■ **WHAT IS EXPECTED**
Please return every line in the entries below with the word "handi" in it.

[Transcribed page contents]
= = = = = = =
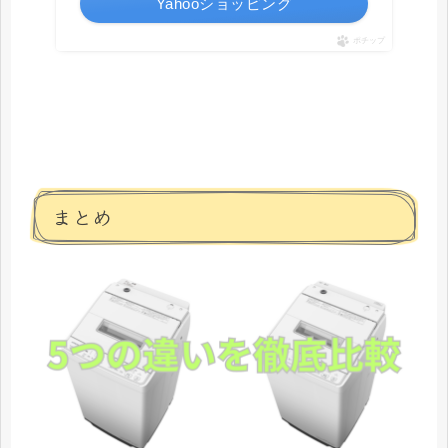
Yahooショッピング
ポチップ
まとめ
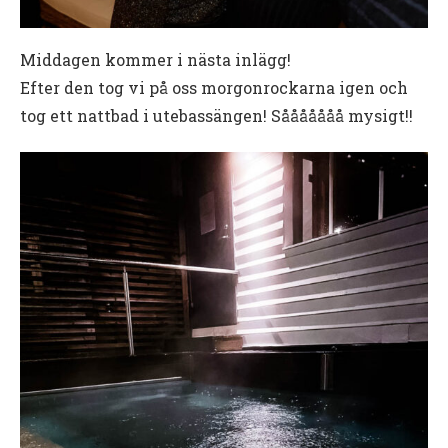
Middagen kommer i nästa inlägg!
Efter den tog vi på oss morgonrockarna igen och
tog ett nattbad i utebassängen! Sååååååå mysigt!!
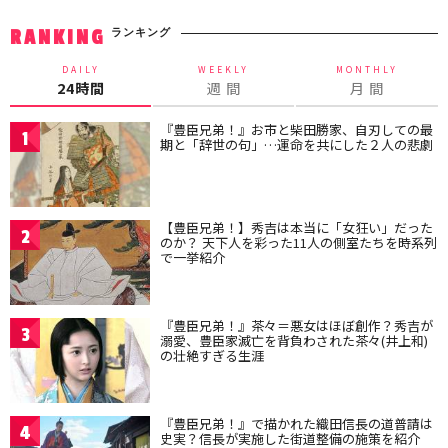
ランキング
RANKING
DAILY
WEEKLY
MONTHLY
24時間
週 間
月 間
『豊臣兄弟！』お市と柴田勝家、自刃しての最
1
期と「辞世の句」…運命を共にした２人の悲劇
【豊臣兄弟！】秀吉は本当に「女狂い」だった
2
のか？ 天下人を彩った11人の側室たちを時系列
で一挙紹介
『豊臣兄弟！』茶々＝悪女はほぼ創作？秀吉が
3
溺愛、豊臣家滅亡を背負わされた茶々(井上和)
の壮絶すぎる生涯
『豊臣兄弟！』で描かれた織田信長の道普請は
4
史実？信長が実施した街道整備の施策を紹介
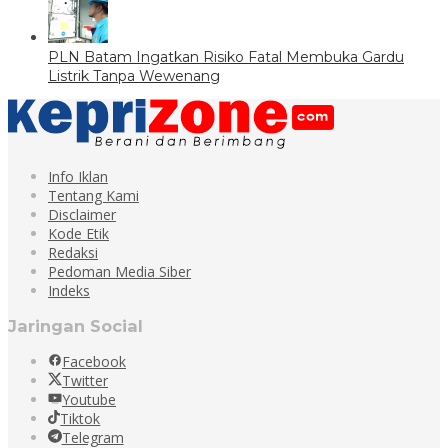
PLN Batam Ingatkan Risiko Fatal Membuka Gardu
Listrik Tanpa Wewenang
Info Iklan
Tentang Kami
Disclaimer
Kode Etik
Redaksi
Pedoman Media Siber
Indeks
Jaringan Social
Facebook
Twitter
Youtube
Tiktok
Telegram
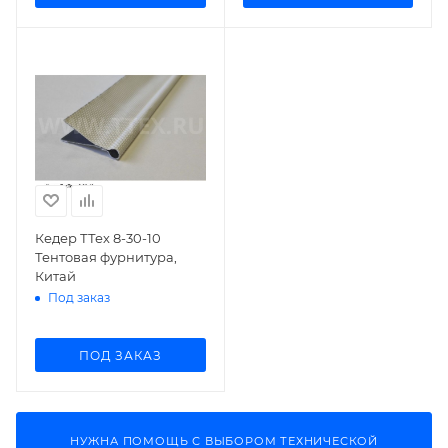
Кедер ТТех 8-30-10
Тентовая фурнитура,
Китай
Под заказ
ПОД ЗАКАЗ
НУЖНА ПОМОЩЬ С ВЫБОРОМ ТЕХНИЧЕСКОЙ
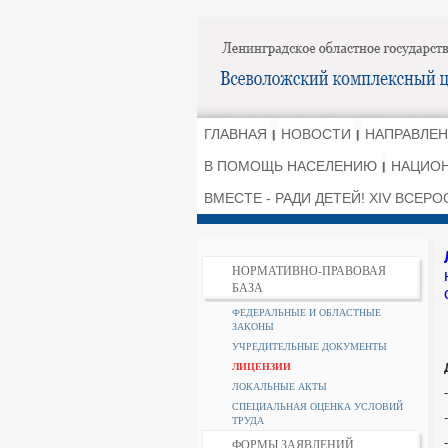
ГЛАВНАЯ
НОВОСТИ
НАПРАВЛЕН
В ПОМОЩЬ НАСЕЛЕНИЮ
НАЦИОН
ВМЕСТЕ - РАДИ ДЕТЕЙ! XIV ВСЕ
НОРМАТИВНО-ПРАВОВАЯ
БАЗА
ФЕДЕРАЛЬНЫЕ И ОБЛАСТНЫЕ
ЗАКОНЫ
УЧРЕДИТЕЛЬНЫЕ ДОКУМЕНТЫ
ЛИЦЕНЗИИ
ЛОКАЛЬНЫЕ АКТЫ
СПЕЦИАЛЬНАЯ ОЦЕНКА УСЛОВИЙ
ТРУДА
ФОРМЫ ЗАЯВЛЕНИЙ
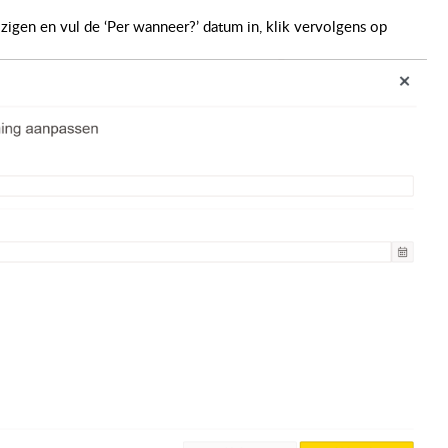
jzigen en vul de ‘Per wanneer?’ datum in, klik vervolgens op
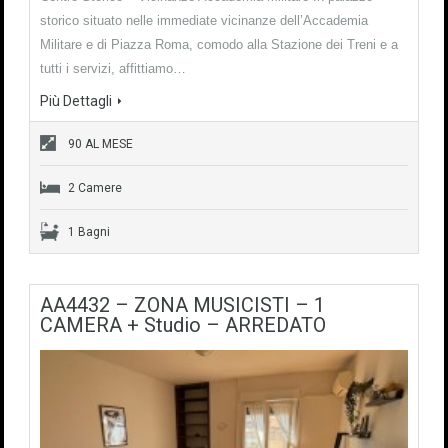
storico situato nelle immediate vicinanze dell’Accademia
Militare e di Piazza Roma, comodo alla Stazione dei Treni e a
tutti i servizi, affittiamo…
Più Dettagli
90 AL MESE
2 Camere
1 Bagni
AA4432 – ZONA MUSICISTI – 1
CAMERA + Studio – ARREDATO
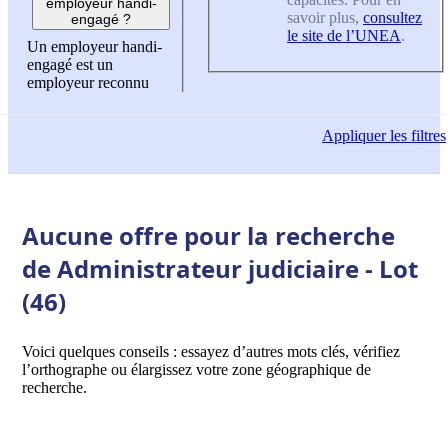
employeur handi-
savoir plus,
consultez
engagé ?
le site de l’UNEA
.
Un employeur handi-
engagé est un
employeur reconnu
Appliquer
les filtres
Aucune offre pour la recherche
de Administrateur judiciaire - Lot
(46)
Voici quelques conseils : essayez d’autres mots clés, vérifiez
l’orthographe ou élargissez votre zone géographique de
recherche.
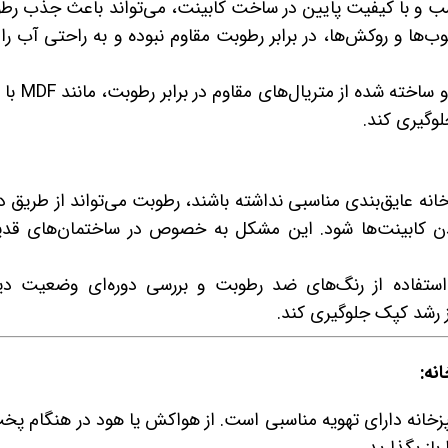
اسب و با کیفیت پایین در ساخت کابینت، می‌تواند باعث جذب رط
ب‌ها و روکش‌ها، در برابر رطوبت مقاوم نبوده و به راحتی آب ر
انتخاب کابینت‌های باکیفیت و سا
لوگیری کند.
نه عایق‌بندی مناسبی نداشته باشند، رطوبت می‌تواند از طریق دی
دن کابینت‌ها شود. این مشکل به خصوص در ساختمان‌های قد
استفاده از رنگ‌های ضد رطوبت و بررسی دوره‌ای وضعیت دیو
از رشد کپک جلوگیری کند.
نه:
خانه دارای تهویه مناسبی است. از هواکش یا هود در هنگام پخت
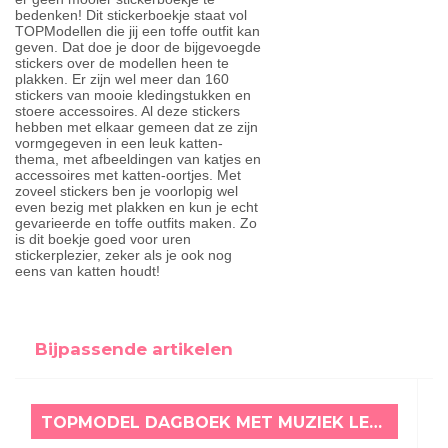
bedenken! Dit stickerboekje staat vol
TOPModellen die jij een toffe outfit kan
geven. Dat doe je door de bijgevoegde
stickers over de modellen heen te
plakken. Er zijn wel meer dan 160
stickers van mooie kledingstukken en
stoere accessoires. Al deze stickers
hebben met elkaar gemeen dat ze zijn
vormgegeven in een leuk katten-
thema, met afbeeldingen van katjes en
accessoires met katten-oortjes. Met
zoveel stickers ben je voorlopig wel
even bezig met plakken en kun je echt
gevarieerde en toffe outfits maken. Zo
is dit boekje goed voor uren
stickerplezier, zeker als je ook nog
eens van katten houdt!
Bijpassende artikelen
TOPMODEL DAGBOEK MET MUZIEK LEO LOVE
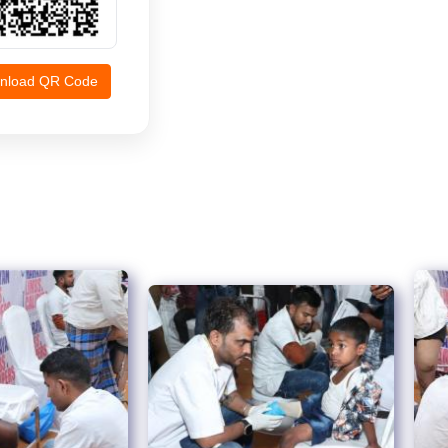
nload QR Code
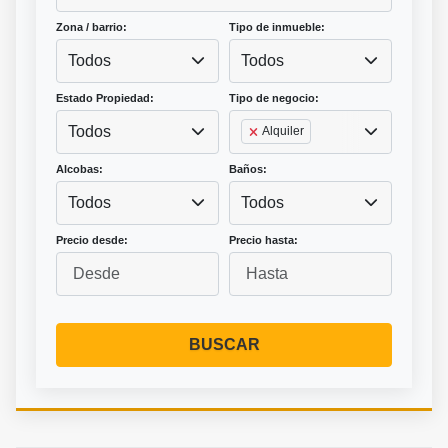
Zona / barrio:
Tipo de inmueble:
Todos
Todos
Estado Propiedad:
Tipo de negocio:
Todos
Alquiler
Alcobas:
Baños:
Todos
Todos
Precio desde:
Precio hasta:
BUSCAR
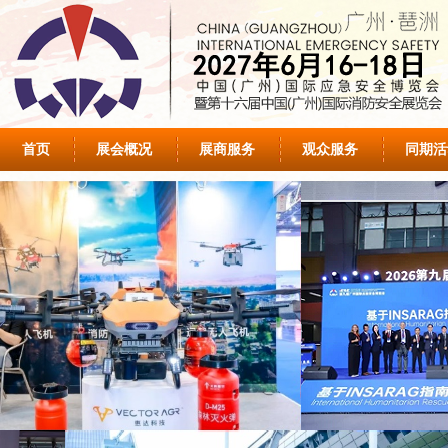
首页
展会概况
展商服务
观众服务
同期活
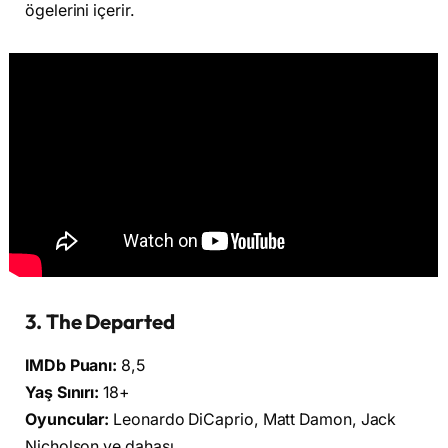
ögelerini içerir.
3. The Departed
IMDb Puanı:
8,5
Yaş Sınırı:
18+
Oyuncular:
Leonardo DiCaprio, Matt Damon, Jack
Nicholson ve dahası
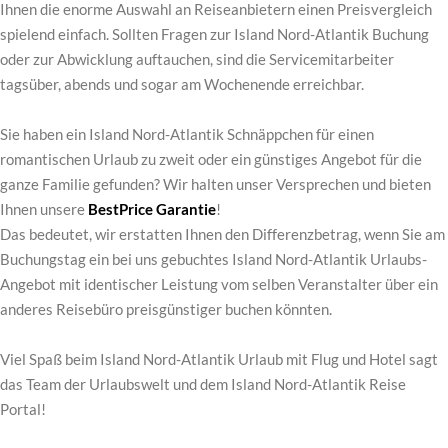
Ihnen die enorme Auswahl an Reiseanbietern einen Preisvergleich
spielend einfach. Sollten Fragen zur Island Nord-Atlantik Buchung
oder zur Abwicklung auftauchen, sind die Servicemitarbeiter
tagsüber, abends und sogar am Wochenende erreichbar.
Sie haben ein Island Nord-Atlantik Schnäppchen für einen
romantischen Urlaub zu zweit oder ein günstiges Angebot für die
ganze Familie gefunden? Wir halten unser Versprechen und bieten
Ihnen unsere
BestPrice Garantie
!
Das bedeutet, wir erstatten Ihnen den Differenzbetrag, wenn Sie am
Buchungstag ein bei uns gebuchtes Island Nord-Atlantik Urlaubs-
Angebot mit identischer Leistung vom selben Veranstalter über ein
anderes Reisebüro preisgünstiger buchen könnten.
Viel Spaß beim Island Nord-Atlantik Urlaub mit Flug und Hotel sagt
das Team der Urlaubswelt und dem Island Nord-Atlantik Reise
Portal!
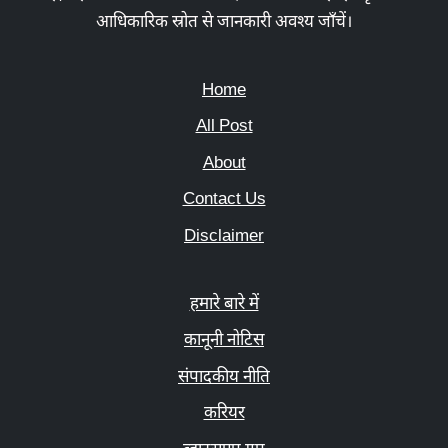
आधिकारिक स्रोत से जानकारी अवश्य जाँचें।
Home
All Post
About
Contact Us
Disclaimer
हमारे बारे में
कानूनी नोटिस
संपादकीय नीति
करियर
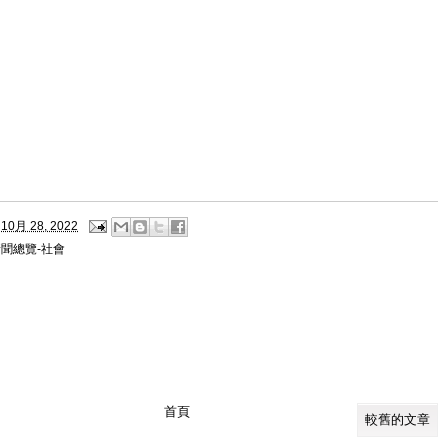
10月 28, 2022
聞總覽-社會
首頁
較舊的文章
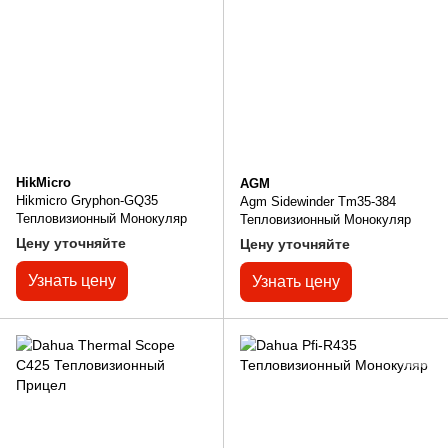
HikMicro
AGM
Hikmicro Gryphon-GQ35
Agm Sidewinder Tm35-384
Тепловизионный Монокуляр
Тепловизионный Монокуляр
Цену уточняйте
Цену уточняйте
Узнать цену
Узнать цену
= = = = = = =
■ **RESPONSE TO THE TASK**
employeur handi-
Un employeur handi-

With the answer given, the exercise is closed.